There's little that turns audiences off faster than a presenter who reads out a written speech. At best, they tune out and turn their attention to their smart phone. At worst, they literally fall asleep!
But even if you prefer to ad lib your speeches and presentations, sometimes you can't avoid scripting them. For example, if you are delivering it on someone else's behalf, or you've been too busy to think about it and so your comms lead or Executive Assistant has written the speech for you.
Delivered well, there is no reason a speech can't be as engaging as an ad libbed presentation. Having started my career as a radio current affairs show host and news reader, I would like to offer these seven insights to help you:
- Write it yourself – if possible, it must be in your own voice, using words and phrases you usually use. This is called congruence. It will sound stilted and unnatural if your speech is incongruent.
- Pre-read – whether you wrote it yourself, or someone wrote it for you, you must pre-read the script aloud. Only this way can you really tell where to take breaths, which is essential to sounding natural. Reading the script silently in your head doesn't work.
- Get set to re-write it – Sorry, but the first draft is highly unlikely to be the final one. Usually, you discover during pre-reading that your written sentences are too long. Break them up. Also, create a new paragraph for every sentence. Use the active voice, and reduce the number of commas in your script by avoiding sub-clauses.
- Print it properly – Be sure to print the document in a way that makes it easy for you to present from. Sounds obvious, but how to print it is often an after-thought. It shouldn't be. Use Verdana font of at least 14 point size, and double space your lines. Print the paper single-sided, to avoid losing track of which page you are on. It can be okay to print 2-per-page so you can fold the A4 sheet into the smaller A5. This is especially useful if there is no rostrum and you have to hold the papers while speaking. But be sure to compensate for this by enlarging the font.
- Mark the page – There are certain symbols and annotations we use in radio presenting to prompt where to place breaths, pauses and emphases, but also where to avoid breaths and pauses so that linked terms run on during delivery. I find hand-written annotations much more effective than using underline, italics, bolds and all-caps functions in Word.
- Avoid reading from a screen – Some presenters read their script from their iPad or smart phone, ostensibly to save paper and look hip.
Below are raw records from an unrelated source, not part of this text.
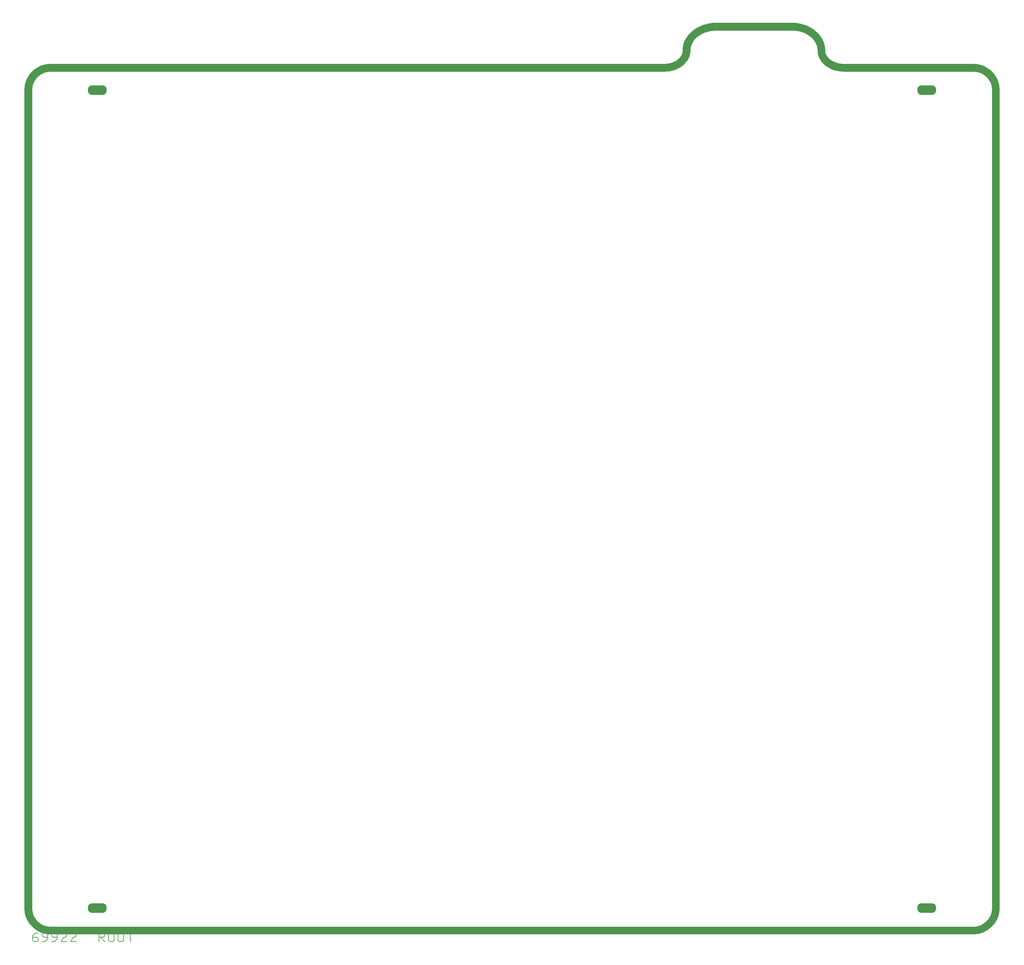
<source format=gbr>
*
%FSLAX26Y26*%
%MOIN*%
%ADD10C,0.078740*%
%ADD11C,0.001000*%
%ADD12C,0.008000*%
%IPPOS*%
%LNrout.gbr*%
%LPD*%
G75*
G54D10*
X8015235Y9488170D02*
X7206968D01*
X7195905Y9487708D01*
X7175512Y9486196D01*
X7164699Y9484917D01*
X7144848Y9481879D01*
X7134352Y9479779D01*
X7115324Y9475346D01*
X7105187Y9472517D01*
X7086911Y9466643D01*
X7077225Y9463100D01*
X7059841Y9455928D01*
X7050645Y9451748D01*
X7034039Y9443222D01*
X7025401Y9438303D01*
X7010284Y9428841D01*
X7002044Y9423306D01*
X6987711Y9412357D01*
X6980336Y9406211D01*
X6967522Y9394400D01*
X6960704Y9387580D01*
X6949247Y9374647D01*
X6943290Y9367295D01*
X6933217Y9353283D01*
X6928129Y9345195D01*
X6919977Y9330613D01*
X6915761Y9321917D01*
X6909321Y9306343D01*
X6906189Y9297083D01*
X6901904Y9280983D01*
X6899873Y9271503D01*
X6897607Y9254316D01*
X6896930Y9244535D01*
Y9229248D01*
X6896664Y9224262D01*
X6895105Y9212117D01*
X6894122Y9206993D01*
X6891221Y9195142D01*
X6889660Y9190390D01*
X6885265Y9178726D01*
X6883119Y9174088D01*
X6877244Y9162683D01*
X6874554Y9158153D01*
X6867342Y9147291D01*
X6864080Y9142870D01*
X6855797Y9132879D01*
X6851909Y9128691D01*
X6842184Y9119055D01*
X6837827Y9115148D01*
X6827015Y9106358D01*
X6822006Y9102680D01*
X6810119Y9094637D01*
X6804765Y9091377D01*
X6795570Y9086316D01*
G02X6779448Y9078472I-70471J124363D01*
G01X6772360Y9075302D01*
X6766040Y9072902D01*
X6751250Y9067757D01*
X6744566Y9065744D01*
X6729355Y9061874D01*
X6722291Y9060412D01*
X6706387Y9057777D01*
X6698989Y9056873D01*
X6682415Y9055499D01*
X6674845Y9055170D01*
X194959D01*
X150674Y9050799D01*
X106347Y9037344D01*
X65559Y9015511D01*
X29619Y8986182D01*
X289Y8950240D01*
X-21544Y8909453D01*
X-34997Y8865130D01*
X-39370Y8820912D01*
Y194858D01*
X-34997Y150669D01*
X-21545Y106348D01*
X289Y65560D01*
X29593Y29650D01*
X65560Y178D01*
X106346Y-21534D01*
X150676Y-35109D01*
X195030Y-39370D01*
X9923087D01*
X9967426Y-35109D01*
X10011754Y-21534D01*
X10052569Y194D01*
X10088397Y29650D01*
X10117793Y65525D01*
X10139644Y106347D01*
X10153097Y150670D01*
X10157470Y194889D01*
Y8820942D01*
X10153097Y8865131D01*
X10139644Y8909453D01*
X10117792Y8950276D01*
X10088370Y8986182D01*
X10052569Y9015496D01*
X10011754Y9037344D01*
X9967424Y9050799D01*
X9923125Y9055170D01*
X8547439Y9055270D01*
X8539629Y9055602D01*
X8522630Y9056981D01*
X8514896Y9057905D01*
X8506509Y9059225D01*
G02X8484072Y9063813I29281J200344D01*
G01X8475738Y9065920D01*
X8468840Y9067891D01*
X8454048Y9072912D01*
X8447443Y9075471D01*
X8433352Y9081485D01*
X8427428Y9084407D01*
X8414048Y9091598D01*
X8408410Y9094933D01*
X8396493Y9102731D01*
X8391417Y9106480D01*
X8380257Y9115318D01*
X8375661Y9119369D01*
X8370214Y9124529D01*
G02X8357917Y9137728I76134J83254D01*
G01X8353261Y9143130D01*
X8349968Y9147497D01*
X8342698Y9158102D01*
X8340004Y9162641D01*
X8333957Y9173956D01*
X8331830Y9178553D01*
X8327354Y9189992D01*
X8325812Y9194898D01*
X8324055Y9201466D01*
G02X8321023Y9217218I87402J24987D01*
G01X8320209Y9223915D01*
X8319870Y9228923D01*
Y9243945D01*
X8319198Y9253748D01*
X8318240Y9261299D01*
G03X8312789Y9289030I-141796J-13475D01*
G01X8310829Y9296530D01*
X8307738Y9305669D01*
X8304908Y9312693D01*
G03X8293086Y9337934I-142411J-51313D01*
G01X8289362Y9344635D01*
X8284367Y9352704D01*
X8274659Y9366524D01*
X8268750Y9374102D01*
X8257488Y9386956D01*
X8250904Y9393788D01*
X8238166Y9405843D01*
X8230739Y9412033D01*
X8216985Y9422790D01*
X8208858Y9428454D01*
X8193843Y9438057D01*
X8185320Y9442979D01*
X8169103Y9451530D01*
X8159992Y9455725D01*
X8143000Y9462914D01*
X8133373Y9466478D01*
X8115500Y9472362D01*
X8105497Y9475187D01*
X8086780Y9479730D01*
X8076390Y9481855D01*
X8056875Y9484907D01*
X8046230Y9486193D01*
X8026120Y9487707D01*
X8015235Y9488170D01*
X9370071Y206621D02*
X9370090Y187011D01*
X9488130D01*
X9488125Y206621D01*
X9370071D01*
X9370070Y8828818D02*
X9370074Y8809083D01*
X9488130D01*
X9488128Y8828818D01*
X9370070D01*
X629870D02*
X629874Y8809083D01*
X748030D01*
X748026Y8828818D01*
X629870D01*
X748004Y206621D02*
X629871D01*
X629896Y187011D01*
X748029D01*
X748004Y206621D01*
G54D11*
X8014396Y9448800D02*
X8023813Y9448399D01*
X8042398Y9447000D01*
X8051474Y9445903D01*
X8069401Y9443100D01*
X8078195Y9441301D01*
X8095500Y9437100D01*
X8104000Y9434699D01*
X8120382Y9429306D01*
X8128488Y9426305D01*
X8144094Y9419702D01*
X8151681Y9416208D01*
X8166285Y9408508D01*
X8173390Y9404405D01*
X8186983Y9395711D01*
X8193595Y9391103D01*
X8205997Y9381402D01*
X8212013Y9376388D01*
X8223192Y9365807D01*
X8228498Y9360302D01*
X8238393Y9349009D01*
X8243005Y9343094D01*
X8251493Y9331009D01*
X8255400Y9324700D01*
X8258915Y9318375D01*
G02X8268093Y9298720I-96418J-56994D01*
G01X8270807Y9291980D01*
X8273089Y9285234D01*
X8274904Y9278286D01*
G02X8279098Y9257018I-98460J-30463D01*
G01X8279997Y9249924D01*
X8280500Y9242578D01*
Y9227594D01*
X8280999Y9220209D01*
X8281901Y9212793D01*
G03X8286099Y9191002I129555J13660D01*
G01X8287999Y9183903D01*
X8290200Y9176901D01*
X8295599Y9163101D01*
X8298702Y9156396D01*
X8305697Y9143305D01*
X8309501Y9136899D01*
X8317998Y9124503D01*
X8322601Y9118399D01*
X8327612Y9112585D01*
G03X8343362Y9095735I118736J95198D01*
G01X8349099Y9090301D01*
X8355002Y9085098D01*
X8367492Y9075206D01*
X8374002Y9070399D01*
X8387598Y9061501D01*
X8394696Y9057302D01*
X8409395Y9049403D01*
X8416906Y9045698D01*
X8432598Y9039001D01*
X8440605Y9035898D01*
X8457097Y9030301D01*
X8465500Y9027900D01*
X8474217Y9025696D01*
G03X8500592Y9020301I61574J233873D01*
G01X8509500Y9018900D01*
X8518703Y9017800D01*
X8537200Y9016300D01*
X8546598Y9015900D01*
X9921186Y9015800D01*
X9959700Y9012000D01*
X9996599Y9000800D01*
X10030601Y8982599D01*
X10060399Y8958201D01*
X10084899Y8928302D01*
X10103100Y8894299D01*
X10114300Y8857402D01*
X10118100Y8818983D01*
X10118098Y196809D01*
X10114299Y158398D01*
X10103100Y121501D01*
X10084899Y87499D01*
X10060401Y57601D01*
X10030600Y33100D01*
X9996601Y15000D01*
X9959700Y3700D01*
X9921200Y0D01*
X196916D01*
X158400Y3700D01*
X121499Y15000D01*
X87499Y33100D01*
X57599Y57601D01*
X33201Y87499D01*
X14999Y121501D01*
X3800Y158398D01*
X0Y196817D01*
X2Y8818991D01*
X3801Y8857402D01*
X15000Y8894299D01*
X33201Y8928301D01*
X57601Y8958200D01*
X87498Y8982599D01*
X121501Y9000800D01*
X158399Y9012000D01*
X196897Y9015800D01*
X6675700D01*
X6684897Y9016200D01*
X6703008Y9017701D01*
X6711993Y9018799D01*
X6729500Y9021700D01*
X6738200Y9023500D01*
X6755102Y9027801D01*
X6763398Y9030300D01*
X6779501Y9035900D01*
X6787398Y9038899D01*
X6795018Y9042307D01*
G03X6814757Y9051936I-69918J168372D01*
G01X6824504Y9057302D01*
X6831399Y9061499D01*
X6844696Y9070497D01*
X6851096Y9075197D01*
X6863401Y9085201D01*
X6869198Y9090398D01*
X6880202Y9101303D01*
X6885400Y9106900D01*
X6895100Y9118600D01*
X6899602Y9124702D01*
X6907900Y9137201D01*
X6911701Y9143602D01*
X6918501Y9156801D01*
X6921599Y9163498D01*
X6926800Y9177299D01*
X6929100Y9184301D01*
X6932600Y9198599D01*
X6933999Y9205895D01*
X6935900Y9220702D01*
X6936300Y9228200D01*
X6936301Y9243184D01*
X6936801Y9250395D01*
X6938699Y9264795D01*
X6940198Y9271788D01*
X6943900Y9285700D01*
X6946204Y9292508D01*
X6951701Y9305802D01*
X6954902Y9312404D01*
X6961995Y9325092D01*
X6965893Y9331289D01*
X6974593Y9343390D01*
X6979291Y9349190D01*
X6989394Y9360592D01*
X6994805Y9366004D01*
X7006291Y9376591D01*
X7012281Y9381584D01*
X7024988Y9391291D01*
X7031710Y9395806D01*
X7045591Y9404494D01*
X7052796Y9408597D01*
X7067797Y9416299D01*
X7075499Y9419799D01*
X7091498Y9426400D01*
X7099699Y9429400D01*
X7116514Y9434804D01*
X7125085Y9437196D01*
X7142694Y9441298D01*
X7151694Y9443099D01*
X7169999Y9445900D01*
X7179296Y9446999D01*
X7198191Y9448399D01*
X7207803Y9448800D01*
X8014396D01*
G54D12*
X68927Y-64609D02*
X38464D01*
X8000Y-95073D01*
Y-140768D01*
X23232Y-156000D01*
X53695D01*
X68927Y-140768D01*
Y-125536D01*
X53695Y-110305D01*
X8000D01*
X108000Y-156000D02*
X138464D01*
X168927Y-125536D01*
Y-79841D01*
X153695Y-64609D01*
X123232D01*
X108000Y-79841D01*
Y-95073D01*
X123232Y-110305D01*
X168927D01*
X208000Y-156000D02*
X238464D01*
X268927Y-125536D01*
Y-79841D01*
X253695Y-64609D01*
X223232D01*
X208000Y-79841D01*
Y-95073D01*
X223232Y-110305D01*
X268927D01*
X308000Y-79841D02*
X323232Y-64609D01*
X353695D01*
X368927Y-79841D01*
Y-95073D01*
X353695Y-110305D01*
X338464D01*
X308000Y-156000D01*
X368927D01*
X408000Y-79841D02*
X423232Y-64609D01*
X453695D01*
X468927Y-79841D01*
Y-95073D01*
X453695Y-110305D01*
X438464D01*
X408000Y-156000D01*
X468927D01*
X708000D02*
Y-64609D01*
X753695D01*
X768927Y-79841D01*
Y-95073D01*
X753695Y-110305D01*
X708000D01*
X723232D02*
X768927Y-156000D01*
X808000Y-140768D02*
Y-79841D01*
X823232Y-64609D01*
X853695D01*
X868927Y-79841D01*
Y-140768D01*
X853695Y-156000D01*
X823232D01*
X808000Y-140768D01*
X908000Y-64609D02*
Y-140768D01*
X923232Y-156000D01*
X953695D01*
X968927Y-140768D01*
Y-64609D01*
X1008000D02*
X1068927D01*
X1038464D02*
Y-156000D01*
M02*

</source>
But a lot can go wrong: Having to fumble to re-enter the password because the screen has gone off just as you get on stage. Or the text is too small. Or you lose your place in your script. Or the battery runs out. Others prefer to read from a teleprompter, but because of the very nature of the device this can be more of a hinderance than a help. You need to know how to use the prompter, or if someone is advancing it for you they need to be in sync with you (harder than it looks). But most of all, a prompter does not allow for peripheral vision or on-screen markings. My advice is: don't use a screen of any sort, including a prompter.
- Go off script – You might like to ad lib additional information or anecdotes at certain places in your script. Mark on the page the spots where you want to insert these. Going off-script gives your audience a change of pace and a return to communication from the heart, so that even if your delivery doesn't engage them, the "light and shade" brought about by going off-script will.
Even if you do all of the above, reading a script doesn't absolve you from all the other things you ought to be doing during a presentation, such as making meaningful eye-contact with your audience, or fostering interaction and engagement. A written script might be a crutch to help you deliver complicated or precise information, but it's no excuse to sound like a chat bot.